Hydrogen-Bonded Networks in Surface-Bound Methanol

Fundamentally, methanol represents one of the simplest molecules for understanding extended hydrogen-bonded networks, and from a practical perspective it constitutes a very important chemical feedstock. The interaction of methanol with transition metal surfaces is of relevance to many catalytic processes. Gold-based catalysts show high selectivity for the partial oxidation of several species including, most recently, methanol. However, due to its weak interaction, it has not yet been possible to study intact methanol adsorption and ordering on any metal surface with molecular resolution. Using careful annealing treatments and low tunneling current, variable-temperature scanning tunneling microscopy, we show the basic bonding geometries of a range of hydrogen-bonded methanol structures as a function of surface coverage and temperature on Au(111).
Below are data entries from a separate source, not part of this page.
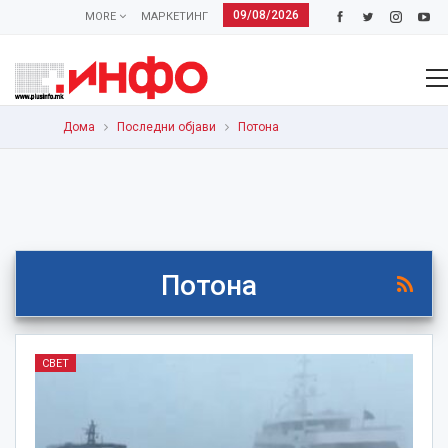
09/08/2026
MORE
МАРКЕТИНГ
Дома
Последни објави
Потона
Потона
СВЕТ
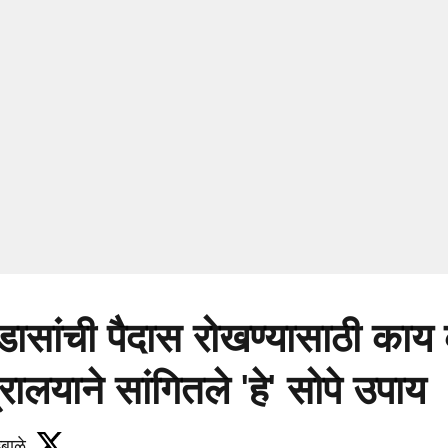
डासांची पैदास रोखण्यासाठी का
रालयाने सांगितले 'हे' सोपे उपाय
बाळे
Like ice, methanol forms hexamer units; however, at all but very low coverages, chain structures dominate. Unlike the 2D honeycomb structure of ice, which is interconnected by hydrogen bonds on wettable metal surfaces, methanol chains interact weakly and actually repel one another until forced into close contact at high coverages. We report the three basic geometrical units of methanol that form the basis of all the observed structures. Annealing experiments reveal the reversibility of the assembly and demonstrate that the reported structures are thermodynamically formed. To demonstrate the generality of these results, we also present similar data for methanol on Cu(111), which has a very different lattice constant than Au.